While he has earned the majority of his wealth from his investments, it's Jhunjhunwala's ability to make trading profits that provided the seed capital in the first place. "I look at trends and try to play them. I track micro and macro trends and follow corporate performance," he says. "My positions are built in consonance with market liquidity, in liquid stocks and derivatives, so that my transactions have the least effect on the market."

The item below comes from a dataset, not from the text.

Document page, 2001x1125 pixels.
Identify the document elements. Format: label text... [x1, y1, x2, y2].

Midas touch or just plain lucky?

His exit strategy is earnings-based, rather than price-based. "We sell our investments dispassionately if we have made a wrong call. Otherwise we exit if we find a better opportunity elsewhere; or [if] earnings have peaked, markets' expectation of earnings from that stock peak or [if there is] a frenzy where valuations peak resulting in unsustainable price-earnings ratios," says Jhunjhunwala. That means instead of setting a price target for the company, Jhunjhunwala sells if earnings are lower than expectations or if the market valuation implies earnings that are far higher than what he expects the company to deliver. "We invest in the realm of possibilities and we have to be prepared to accept that, at times, an anticipated event or growth may not materialize," he says. " Opportunity cost of capital becomes a paramount consideration then."

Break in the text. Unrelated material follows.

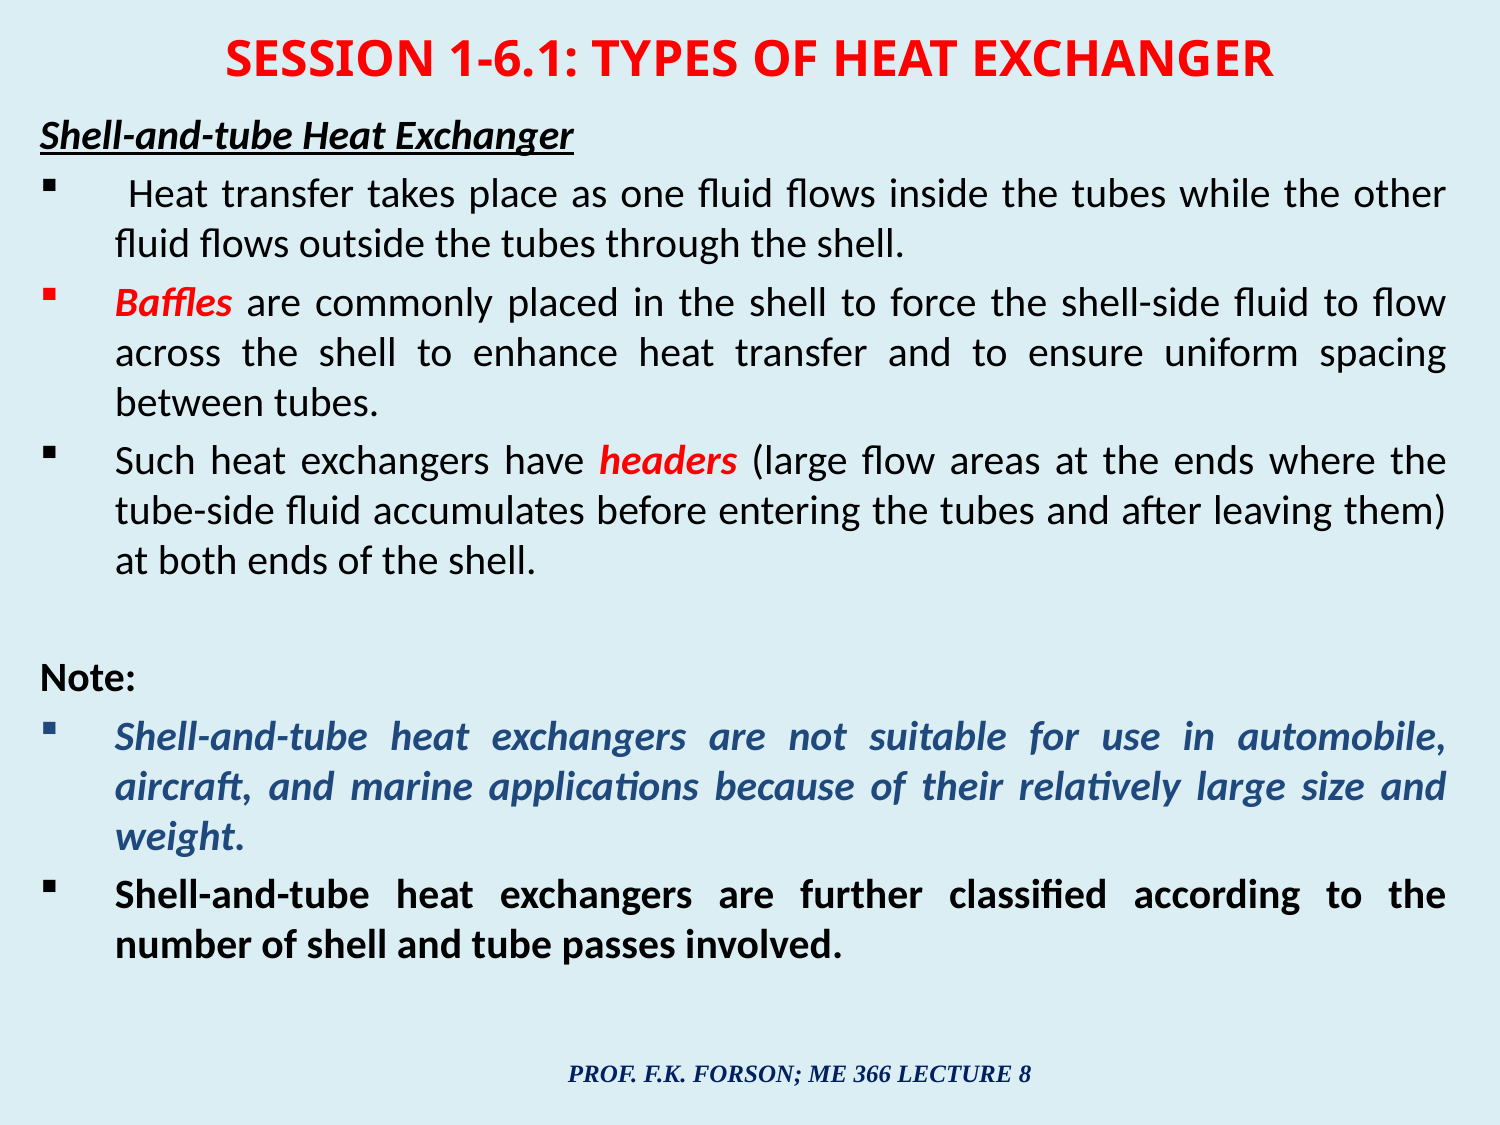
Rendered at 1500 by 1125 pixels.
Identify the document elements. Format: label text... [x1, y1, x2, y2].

footer PROF. F.K. FORSON; ME 366 LECTURE 8 [512, 1042, 1088, 1103]
subtitle Shell-and-tube Heat Exchanger Heat transfer takes place as one fluid flows inside the tubes while the other fluid flows outside the tubes through the shell. Baffles are commonly placed in the shell to force the shell-side fluid to flow across the shell to enhance heat transfer and to ensure uniform spacing between tubes. Such heat exchangers have headers (large flow areas at the ends where the tube-side fluid accumulates before entering the tubes and after leaving them) at both ends of the shell. Note: Shell-and-tube heat exchangers are not suitable for use in automobile, aircraft, and marine applications because of their relatively large size and weight. Shell-and-tube heat exchangers are further classified according to the number of shell and tube passes involved. [24, 99, 1463, 1050]
title SESSION 1-6.1: TYPES OF HEAT EXCHANGER [112, 12, 1388, 99]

Not everyone agrees that Jhunjhunwala can be compared with Warren Buffett. Chetan Sehgal, senior vice-president at Templeton Emerging Markets Group, says: "In 2001, 90% of Indian stocks were almost 90% from their all-time highs. So, in a sense, the tough game starts now."

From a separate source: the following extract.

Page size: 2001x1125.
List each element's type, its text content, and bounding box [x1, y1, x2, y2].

This could explain the change in Jhunjhunwala's investment style, moving from passive investor to a more active investment role. For example, he acquired a 6% stake in Provogue India Ltd before it went public. The company is seeking to create an Indian fashion retail brand and retails through a combination of chain stores, multi-brand dealer outlets and its own exclusive studios. That move marked a clear change in his strategy from listed companies to investing in unlisted ones as well. While the underlying theme of a company poised for exponential growth is there in Provogue's case too, Jhunjhunwala has also been active as an investor influencing the company's strategic direction.

But his detractors say he lacks a cogent investment thesis; and the link between his macroeconomic outlook and how it feeds into his investment operations is tenuous. There are also suggestions that some of the stockbroking firms in which he has large stakes market his picks and sectors to fund managers and investment advisers looking for good ideas. Jhunjhunwala dismisses such claims. "Time will tell," is the curt reply he gives.

In the end, Jhunjhunwala's continued success may come from his ability to focus on one stock at a time, helping him to identify when the up-move has ended. Or it may be a function of the environment, which has seen a period of unprecedented change with commodity prices going from all-time lows to all-time highs. "My luck has changed," says Jhunjhunwala. He has also learned the hard way to not be easily lured by business plans and to challenge businesses' scalability. "I have learned the importance of size," he says. If he can sustain his success, Jhunjhunwala will have single-handedly broken the love-hate relationship cycle that the Indian stock market has habitually had with its heroes.